----- Task material -----

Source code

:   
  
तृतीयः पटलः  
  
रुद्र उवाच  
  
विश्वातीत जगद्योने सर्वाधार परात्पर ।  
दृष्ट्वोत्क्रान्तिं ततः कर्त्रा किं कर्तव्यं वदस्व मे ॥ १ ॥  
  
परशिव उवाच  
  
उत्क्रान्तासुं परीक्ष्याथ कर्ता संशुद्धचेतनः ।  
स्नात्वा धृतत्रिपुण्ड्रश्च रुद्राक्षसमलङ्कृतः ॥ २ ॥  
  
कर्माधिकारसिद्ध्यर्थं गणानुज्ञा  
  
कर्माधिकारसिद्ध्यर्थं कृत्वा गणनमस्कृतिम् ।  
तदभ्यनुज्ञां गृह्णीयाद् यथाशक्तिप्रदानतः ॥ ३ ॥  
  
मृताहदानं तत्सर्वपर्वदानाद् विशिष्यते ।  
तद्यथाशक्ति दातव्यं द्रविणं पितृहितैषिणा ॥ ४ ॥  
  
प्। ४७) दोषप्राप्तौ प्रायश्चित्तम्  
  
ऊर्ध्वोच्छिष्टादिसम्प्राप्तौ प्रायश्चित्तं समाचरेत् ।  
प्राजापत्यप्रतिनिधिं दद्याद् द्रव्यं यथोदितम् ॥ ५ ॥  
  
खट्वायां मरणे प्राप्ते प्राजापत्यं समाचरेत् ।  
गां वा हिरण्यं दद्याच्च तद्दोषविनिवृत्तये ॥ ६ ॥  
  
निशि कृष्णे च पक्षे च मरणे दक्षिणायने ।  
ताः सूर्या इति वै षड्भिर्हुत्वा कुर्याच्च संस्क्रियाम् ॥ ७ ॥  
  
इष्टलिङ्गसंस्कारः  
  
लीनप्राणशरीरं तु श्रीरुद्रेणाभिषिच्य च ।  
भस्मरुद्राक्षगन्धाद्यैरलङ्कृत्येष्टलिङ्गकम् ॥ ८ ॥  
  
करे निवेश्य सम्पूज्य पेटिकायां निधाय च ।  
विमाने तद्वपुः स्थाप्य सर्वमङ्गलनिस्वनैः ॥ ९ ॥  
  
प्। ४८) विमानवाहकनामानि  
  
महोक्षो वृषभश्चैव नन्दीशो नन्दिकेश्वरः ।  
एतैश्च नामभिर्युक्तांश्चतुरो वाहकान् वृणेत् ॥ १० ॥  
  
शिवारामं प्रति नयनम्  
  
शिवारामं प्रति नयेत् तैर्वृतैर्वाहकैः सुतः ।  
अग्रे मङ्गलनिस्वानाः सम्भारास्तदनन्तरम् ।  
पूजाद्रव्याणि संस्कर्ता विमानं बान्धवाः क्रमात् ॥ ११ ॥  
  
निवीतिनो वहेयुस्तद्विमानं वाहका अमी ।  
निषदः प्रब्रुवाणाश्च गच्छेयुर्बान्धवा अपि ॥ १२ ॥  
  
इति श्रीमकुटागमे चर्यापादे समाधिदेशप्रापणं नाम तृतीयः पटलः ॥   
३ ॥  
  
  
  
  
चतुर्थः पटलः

-----

**Problem**
Copy only this part of the entries above: the line with "प्राजापत्यप्रतिनिधिं दद्याद् द्रव्यं", the line with "प्। ४८) विमानवाहकनामानि", and the lines between, all exactly as written.

**Answer area**
प्राजापत्यप्रतिनिधिं दद्याद् द्रव्यं यथोदितम् ॥ ५ ॥  
  
खट्वायां मरणे प्राप्ते प्राजापत्यं समाचरेत् ।  
गां वा हिरण्यं दद्याच्च तद्दोषविनिवृत्तये ॥ ६ ॥  
  
निशि कृष्णे च पक्षे च मरणे दक्षिणायने ।  
ताः सूर्या इति वै षड्भिर्हुत्वा कुर्याच्च संस्क्रियाम् ॥ ७ ॥  
  
इष्टलिङ्गसंस्कारः  
  
लीनप्राणशरीरं तु श्रीरुद्रेणाभिषिच्य च ।  
भस्मरुद्राक्षगन्धाद्यैरलङ्कृत्येष्टलिङ्गकम् ॥ ८ ॥  
  
करे निवेश्य सम्पूज्य पेटिकायां निधाय च ।  
विमाने तद्वपुः स्थाप्य सर्वमङ्गलनिस्वनैः ॥ ९ ॥  
  
प्। ४८) विमानवाहकनामानि  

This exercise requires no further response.